When we think of movement, we might think that all movement needs to be in a single script. But some enemies in some games can't walk; they can only jump. Some enemies can walk, but can't jump. Thinking about these things is how we spot where components could, and should exist. When it comes to mobility, we could separate the jump from walking or running, separate flying, and so on—doing so will give us cleaner code, and more versatility.

components-enemy-behavior

Components make our code neater (no unnecessary variables and functions), but they also make the process of creating enemies far more flexible and enjoyable. With each piece of enemy functionality set up as a component, we can drag and drop aspects of enemies, and see how they behave—and even in real time, if we're using Unity.
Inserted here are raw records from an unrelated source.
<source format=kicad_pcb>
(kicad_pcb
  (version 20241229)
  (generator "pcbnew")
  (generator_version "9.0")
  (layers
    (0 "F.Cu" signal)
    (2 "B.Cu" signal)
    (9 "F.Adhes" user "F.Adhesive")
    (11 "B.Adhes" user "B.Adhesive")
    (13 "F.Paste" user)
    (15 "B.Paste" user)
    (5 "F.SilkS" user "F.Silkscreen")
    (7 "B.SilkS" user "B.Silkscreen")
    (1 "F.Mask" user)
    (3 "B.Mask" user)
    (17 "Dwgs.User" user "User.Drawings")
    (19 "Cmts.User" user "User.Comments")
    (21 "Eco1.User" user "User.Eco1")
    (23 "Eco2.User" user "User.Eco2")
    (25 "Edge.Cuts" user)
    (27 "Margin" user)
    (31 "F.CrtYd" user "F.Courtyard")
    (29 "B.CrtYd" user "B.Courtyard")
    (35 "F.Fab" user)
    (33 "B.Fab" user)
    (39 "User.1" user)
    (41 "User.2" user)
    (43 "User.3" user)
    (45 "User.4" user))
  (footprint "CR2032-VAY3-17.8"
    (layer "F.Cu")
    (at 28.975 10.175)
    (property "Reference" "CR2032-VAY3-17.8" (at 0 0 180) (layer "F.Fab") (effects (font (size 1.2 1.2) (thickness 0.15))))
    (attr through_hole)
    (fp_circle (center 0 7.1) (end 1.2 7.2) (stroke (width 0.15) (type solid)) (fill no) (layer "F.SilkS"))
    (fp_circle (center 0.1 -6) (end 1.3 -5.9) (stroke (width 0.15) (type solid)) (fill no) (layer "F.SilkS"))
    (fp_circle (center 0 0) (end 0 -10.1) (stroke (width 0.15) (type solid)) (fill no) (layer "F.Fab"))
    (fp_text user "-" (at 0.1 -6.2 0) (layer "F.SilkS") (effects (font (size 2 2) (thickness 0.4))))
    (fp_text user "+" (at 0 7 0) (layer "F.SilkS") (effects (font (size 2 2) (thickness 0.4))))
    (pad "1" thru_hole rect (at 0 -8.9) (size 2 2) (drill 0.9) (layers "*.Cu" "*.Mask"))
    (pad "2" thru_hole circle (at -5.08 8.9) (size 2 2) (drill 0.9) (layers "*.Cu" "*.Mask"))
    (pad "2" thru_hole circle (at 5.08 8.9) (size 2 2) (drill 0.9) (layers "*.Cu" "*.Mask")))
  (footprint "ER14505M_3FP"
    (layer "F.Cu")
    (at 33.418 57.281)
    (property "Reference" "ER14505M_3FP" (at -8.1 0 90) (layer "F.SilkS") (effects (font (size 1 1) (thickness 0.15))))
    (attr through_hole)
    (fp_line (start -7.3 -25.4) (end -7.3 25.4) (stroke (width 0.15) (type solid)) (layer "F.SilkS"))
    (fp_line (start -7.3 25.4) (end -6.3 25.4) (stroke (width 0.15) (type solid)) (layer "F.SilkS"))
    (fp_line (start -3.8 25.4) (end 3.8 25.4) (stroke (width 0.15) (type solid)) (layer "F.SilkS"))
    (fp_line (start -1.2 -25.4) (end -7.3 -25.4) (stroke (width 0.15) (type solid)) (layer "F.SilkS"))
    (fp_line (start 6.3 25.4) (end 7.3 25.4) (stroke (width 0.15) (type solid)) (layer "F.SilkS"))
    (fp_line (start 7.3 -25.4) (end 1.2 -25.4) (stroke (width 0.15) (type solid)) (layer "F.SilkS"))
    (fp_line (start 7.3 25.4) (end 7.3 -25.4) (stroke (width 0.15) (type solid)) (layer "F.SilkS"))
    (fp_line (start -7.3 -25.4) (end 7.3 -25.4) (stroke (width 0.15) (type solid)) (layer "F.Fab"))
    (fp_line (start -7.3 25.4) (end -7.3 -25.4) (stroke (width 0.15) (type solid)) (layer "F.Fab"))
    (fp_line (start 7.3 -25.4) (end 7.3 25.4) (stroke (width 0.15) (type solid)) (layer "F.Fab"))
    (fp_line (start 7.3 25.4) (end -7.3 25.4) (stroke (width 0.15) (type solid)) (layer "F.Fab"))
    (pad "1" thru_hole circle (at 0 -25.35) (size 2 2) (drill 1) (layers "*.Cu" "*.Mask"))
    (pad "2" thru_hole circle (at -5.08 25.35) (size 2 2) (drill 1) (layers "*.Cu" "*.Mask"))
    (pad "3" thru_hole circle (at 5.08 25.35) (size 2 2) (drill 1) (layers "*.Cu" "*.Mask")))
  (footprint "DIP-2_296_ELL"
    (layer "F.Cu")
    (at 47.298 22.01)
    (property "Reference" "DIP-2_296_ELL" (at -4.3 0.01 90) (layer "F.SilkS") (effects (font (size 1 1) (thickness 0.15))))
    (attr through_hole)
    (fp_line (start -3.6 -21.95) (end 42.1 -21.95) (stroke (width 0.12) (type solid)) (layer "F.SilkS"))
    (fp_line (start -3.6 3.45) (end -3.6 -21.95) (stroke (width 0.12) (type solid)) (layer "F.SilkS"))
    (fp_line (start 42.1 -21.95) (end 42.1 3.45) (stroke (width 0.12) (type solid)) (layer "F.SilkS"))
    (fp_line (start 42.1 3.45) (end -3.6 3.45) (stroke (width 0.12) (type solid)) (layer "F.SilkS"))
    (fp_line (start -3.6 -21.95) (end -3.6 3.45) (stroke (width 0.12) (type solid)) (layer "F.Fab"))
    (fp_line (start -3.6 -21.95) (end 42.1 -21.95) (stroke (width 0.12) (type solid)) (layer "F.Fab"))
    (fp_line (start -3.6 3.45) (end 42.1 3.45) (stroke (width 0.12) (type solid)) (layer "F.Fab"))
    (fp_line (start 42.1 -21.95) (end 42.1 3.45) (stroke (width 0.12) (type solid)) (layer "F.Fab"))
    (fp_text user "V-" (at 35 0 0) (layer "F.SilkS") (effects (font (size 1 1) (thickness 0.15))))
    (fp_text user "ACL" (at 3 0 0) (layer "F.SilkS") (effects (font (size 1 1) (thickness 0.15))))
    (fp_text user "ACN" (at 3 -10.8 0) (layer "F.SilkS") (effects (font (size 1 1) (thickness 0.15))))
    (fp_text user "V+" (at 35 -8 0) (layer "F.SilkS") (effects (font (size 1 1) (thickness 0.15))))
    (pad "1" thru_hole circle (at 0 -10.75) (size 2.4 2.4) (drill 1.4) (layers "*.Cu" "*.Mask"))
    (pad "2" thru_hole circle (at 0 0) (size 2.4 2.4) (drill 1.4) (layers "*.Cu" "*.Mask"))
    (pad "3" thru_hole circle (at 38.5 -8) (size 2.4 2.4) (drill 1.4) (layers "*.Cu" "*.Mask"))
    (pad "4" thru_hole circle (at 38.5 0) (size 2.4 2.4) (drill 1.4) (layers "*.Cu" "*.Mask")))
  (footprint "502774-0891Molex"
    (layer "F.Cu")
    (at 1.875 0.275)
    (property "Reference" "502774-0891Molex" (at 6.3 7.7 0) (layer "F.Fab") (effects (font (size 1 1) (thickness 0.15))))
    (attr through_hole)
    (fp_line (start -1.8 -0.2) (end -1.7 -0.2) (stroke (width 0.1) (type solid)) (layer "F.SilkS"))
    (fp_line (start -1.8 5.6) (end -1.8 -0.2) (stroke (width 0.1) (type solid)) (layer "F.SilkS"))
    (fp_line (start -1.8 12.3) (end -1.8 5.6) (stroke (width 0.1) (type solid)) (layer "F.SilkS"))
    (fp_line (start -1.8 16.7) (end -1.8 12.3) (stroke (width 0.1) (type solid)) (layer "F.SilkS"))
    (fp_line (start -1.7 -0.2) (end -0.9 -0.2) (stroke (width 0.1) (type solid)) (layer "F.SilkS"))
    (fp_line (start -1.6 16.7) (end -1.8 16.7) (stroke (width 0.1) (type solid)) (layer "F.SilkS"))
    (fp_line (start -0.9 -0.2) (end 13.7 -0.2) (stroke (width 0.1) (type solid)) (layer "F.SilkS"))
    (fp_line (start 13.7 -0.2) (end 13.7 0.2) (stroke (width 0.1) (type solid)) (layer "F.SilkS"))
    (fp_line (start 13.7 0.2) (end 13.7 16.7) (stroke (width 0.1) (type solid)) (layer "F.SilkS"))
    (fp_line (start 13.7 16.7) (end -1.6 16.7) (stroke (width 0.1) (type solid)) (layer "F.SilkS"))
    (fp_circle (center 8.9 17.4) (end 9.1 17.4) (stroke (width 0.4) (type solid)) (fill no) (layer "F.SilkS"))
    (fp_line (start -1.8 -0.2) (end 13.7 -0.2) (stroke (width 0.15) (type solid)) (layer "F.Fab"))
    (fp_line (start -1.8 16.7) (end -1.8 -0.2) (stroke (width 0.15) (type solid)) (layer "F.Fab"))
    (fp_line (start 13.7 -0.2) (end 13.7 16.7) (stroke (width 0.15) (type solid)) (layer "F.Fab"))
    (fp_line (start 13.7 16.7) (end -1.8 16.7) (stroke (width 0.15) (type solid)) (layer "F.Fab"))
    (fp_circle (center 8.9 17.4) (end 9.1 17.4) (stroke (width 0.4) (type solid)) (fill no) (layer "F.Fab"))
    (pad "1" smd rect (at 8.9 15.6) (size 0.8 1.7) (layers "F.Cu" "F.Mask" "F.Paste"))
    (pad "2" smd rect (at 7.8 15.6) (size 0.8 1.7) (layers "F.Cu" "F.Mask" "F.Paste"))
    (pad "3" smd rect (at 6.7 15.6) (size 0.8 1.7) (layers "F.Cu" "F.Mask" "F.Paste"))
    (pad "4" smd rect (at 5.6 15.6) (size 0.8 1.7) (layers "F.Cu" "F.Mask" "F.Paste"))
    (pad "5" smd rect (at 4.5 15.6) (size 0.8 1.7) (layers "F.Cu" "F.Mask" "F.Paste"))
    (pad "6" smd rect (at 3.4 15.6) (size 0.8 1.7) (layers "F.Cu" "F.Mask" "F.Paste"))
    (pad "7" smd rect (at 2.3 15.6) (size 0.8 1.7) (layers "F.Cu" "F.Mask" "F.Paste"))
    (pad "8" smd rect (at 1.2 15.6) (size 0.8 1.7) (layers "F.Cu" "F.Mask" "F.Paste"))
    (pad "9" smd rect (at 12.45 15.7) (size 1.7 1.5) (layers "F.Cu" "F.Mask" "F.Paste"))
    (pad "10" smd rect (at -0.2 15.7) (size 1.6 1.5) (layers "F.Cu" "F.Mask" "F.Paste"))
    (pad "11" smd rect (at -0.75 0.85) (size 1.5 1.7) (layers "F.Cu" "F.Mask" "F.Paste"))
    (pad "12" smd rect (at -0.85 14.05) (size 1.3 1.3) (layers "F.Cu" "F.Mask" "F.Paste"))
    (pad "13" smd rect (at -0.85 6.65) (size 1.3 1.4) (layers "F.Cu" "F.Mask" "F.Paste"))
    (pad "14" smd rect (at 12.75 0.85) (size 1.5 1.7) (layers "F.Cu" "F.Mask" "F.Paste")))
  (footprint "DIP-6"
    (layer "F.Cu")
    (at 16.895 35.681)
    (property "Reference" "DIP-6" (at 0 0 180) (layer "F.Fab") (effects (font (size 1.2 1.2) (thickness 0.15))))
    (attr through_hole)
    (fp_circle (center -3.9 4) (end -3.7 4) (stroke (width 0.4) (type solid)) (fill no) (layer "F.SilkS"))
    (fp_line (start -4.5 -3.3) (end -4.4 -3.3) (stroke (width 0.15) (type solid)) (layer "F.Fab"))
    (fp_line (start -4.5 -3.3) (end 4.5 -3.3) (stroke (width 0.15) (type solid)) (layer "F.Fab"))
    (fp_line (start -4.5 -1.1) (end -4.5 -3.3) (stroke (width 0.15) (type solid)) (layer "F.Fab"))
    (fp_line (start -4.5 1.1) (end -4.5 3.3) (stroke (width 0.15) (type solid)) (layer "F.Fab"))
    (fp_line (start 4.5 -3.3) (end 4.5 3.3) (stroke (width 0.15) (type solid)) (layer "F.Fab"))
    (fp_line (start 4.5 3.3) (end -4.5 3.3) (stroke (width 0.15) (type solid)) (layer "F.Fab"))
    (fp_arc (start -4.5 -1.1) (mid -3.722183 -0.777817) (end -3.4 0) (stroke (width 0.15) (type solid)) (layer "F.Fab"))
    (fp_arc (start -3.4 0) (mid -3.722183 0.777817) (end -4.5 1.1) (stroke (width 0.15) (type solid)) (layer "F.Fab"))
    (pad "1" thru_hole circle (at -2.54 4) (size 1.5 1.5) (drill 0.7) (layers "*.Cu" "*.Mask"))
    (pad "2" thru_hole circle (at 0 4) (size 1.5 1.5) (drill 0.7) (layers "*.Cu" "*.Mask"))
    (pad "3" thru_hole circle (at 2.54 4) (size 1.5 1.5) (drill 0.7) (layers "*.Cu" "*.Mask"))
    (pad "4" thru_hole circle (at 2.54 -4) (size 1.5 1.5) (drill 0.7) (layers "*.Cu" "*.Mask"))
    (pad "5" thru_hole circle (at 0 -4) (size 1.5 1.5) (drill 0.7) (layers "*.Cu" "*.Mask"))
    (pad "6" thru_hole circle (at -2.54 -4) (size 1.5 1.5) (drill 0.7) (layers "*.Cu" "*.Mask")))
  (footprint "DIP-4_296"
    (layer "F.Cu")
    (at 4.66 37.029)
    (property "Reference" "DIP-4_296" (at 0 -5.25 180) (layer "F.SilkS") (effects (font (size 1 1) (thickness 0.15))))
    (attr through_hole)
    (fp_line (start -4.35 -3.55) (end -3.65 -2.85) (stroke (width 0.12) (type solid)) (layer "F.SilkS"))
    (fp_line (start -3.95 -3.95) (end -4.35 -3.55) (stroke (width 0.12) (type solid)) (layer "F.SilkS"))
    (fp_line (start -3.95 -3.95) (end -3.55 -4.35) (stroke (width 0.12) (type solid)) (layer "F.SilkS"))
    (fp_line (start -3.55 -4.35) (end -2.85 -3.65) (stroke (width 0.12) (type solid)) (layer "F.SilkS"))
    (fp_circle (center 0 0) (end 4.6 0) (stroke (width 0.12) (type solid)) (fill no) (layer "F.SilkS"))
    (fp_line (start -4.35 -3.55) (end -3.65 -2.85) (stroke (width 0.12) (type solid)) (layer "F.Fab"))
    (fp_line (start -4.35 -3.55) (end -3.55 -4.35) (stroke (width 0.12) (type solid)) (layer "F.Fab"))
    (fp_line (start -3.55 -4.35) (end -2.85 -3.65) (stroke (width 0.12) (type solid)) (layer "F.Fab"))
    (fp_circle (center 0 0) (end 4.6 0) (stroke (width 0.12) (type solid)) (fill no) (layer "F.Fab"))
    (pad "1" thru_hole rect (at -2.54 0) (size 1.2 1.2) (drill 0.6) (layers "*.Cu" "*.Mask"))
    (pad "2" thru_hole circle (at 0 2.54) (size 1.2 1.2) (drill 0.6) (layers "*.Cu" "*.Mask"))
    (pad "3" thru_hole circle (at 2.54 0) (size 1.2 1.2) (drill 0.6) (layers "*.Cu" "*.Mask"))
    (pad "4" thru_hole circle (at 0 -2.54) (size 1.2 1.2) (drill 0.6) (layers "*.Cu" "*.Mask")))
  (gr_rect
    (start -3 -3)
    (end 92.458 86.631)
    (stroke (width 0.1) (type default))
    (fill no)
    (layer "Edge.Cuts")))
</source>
Let's assume all of the following characteristics are already programmed. During our enemy creation process, we could create three blank enemies, which are all just empty prefabs in Unity. We can then drag on a health system, an item drop system, and a death system, as we know that all of our enemies, regardless of differences, will have health, die, and drop an item. We can actually select all three prefabs at once, then drag and drop these components into the Inspector panel, and update all three at the same time.

Next, we know that one enemy will be able to fly, so we select that one enemy, and drag a flying component onto it. Another can spot a target in the game, and fire at it, so we toss on a fire at target component script. The third can throw up a barrier that blocks all attacks for a short duration, so we toss on the barrier component.

We now have three unique enemies, all sharing certain components, but all also having components that apply just to them. The enjoyable part is that making these enemies is simple, and experimenting with new variations is as easy as dragging and dropping. Want a flying enemy, with a barrier, that can target an enemy and fire at it? Drag all the above components onto a single enemy, and you've got just that!

Thinking with components may not be easy, but it certainly has its benefits. You'll continue to use both components and inheritance in your future programming, but it's extremely valuable to expand your plethora of ways to approach the same problem by seeing various perspectives.

When it comes to Unity, you can use whichever method you prefer, but components are definitely favored, and it just doesn't make sense to fight against such an amazing workflow. Learning Unity and switching my way of thinking to work with components has been a moderately difficult obstacle to overcome, but now that I'm here, I don't see myself returning any time soon.